What you are asked to do:
An exact copy is needed of each line from the one including "is an image" through the last line of the entries, both ends counted, with nothing added.

#### Supplied data

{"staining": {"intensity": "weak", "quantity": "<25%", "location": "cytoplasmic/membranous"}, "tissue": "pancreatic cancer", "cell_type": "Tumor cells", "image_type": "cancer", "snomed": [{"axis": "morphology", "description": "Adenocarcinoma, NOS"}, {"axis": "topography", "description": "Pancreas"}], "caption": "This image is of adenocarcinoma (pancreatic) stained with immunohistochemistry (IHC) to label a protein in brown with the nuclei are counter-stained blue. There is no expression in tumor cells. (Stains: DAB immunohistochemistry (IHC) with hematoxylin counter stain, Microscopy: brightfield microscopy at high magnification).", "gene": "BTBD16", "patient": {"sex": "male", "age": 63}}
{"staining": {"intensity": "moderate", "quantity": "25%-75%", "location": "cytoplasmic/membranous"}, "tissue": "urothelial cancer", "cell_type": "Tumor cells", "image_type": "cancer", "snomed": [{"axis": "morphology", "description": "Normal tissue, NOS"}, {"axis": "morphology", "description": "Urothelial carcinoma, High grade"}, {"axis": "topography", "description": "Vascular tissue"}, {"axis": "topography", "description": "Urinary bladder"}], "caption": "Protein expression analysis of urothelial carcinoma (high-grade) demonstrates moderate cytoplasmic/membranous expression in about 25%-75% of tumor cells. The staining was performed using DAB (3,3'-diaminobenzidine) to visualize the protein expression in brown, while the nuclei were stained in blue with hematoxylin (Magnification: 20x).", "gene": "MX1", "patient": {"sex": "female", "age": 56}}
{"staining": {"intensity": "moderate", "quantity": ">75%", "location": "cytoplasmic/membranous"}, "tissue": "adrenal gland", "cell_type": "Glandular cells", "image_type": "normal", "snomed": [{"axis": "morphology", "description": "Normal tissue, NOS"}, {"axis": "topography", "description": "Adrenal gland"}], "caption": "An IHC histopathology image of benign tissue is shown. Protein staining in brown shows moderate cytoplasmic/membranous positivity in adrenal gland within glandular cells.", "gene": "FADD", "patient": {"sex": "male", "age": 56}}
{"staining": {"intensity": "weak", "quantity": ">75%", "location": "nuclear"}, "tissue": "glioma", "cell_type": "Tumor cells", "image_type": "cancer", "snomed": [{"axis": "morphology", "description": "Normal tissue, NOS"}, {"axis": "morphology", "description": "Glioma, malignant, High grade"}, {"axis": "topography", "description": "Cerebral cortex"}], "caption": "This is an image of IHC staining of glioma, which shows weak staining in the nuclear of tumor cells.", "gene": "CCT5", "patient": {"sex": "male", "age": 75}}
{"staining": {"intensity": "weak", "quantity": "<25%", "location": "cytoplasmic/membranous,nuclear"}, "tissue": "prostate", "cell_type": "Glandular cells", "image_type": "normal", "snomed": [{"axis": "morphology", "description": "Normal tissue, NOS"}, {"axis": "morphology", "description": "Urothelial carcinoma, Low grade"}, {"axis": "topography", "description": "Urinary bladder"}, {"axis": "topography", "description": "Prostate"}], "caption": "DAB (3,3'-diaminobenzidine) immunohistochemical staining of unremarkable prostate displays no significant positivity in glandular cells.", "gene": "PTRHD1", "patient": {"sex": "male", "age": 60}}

########

Output for this exercise:
{"staining": {"intensity": "weak", "quantity": ">75%", "location": "nuclear"}, "tissue": "glioma", "cell_type": "Tumor cells", "image_type": "cancer", "snomed": [{"axis": "morphology", "description": "Normal tissue, NOS"}, {"axis": "morphology", "description": "Glioma, malignant, High grade"}, {"axis": "topography", "description": "Cerebral cortex"}], "caption": "This is an image of IHC staining of glioma, which shows weak staining in the nuclear of tumor cells.", "gene": "CCT5", "patient": {"sex": "male", "age": 75}}
{"staining": {"intensity": "weak", "quantity": "<25%", "location": "cytoplasmic/membranous,nuclear"}, "tissue": "prostate", "cell_type": "Glandular cells", "image_type": "normal", "snomed": [{"axis": "morphology", "description": "Normal tissue, NOS"}, {"axis": "morphology", "description": "Urothelial carcinoma, Low grade"}, {"axis": "topography", "description": "Urinary bladder"}, {"axis": "topography", "description": "Prostate"}], "caption": "DAB (3,3'-diaminobenzidine) immunohistochemical staining of unremarkable prostate displays no significant positivity in glandular cells.", "gene": "PTRHD1", "patient": {"sex": "male", "age": 60}}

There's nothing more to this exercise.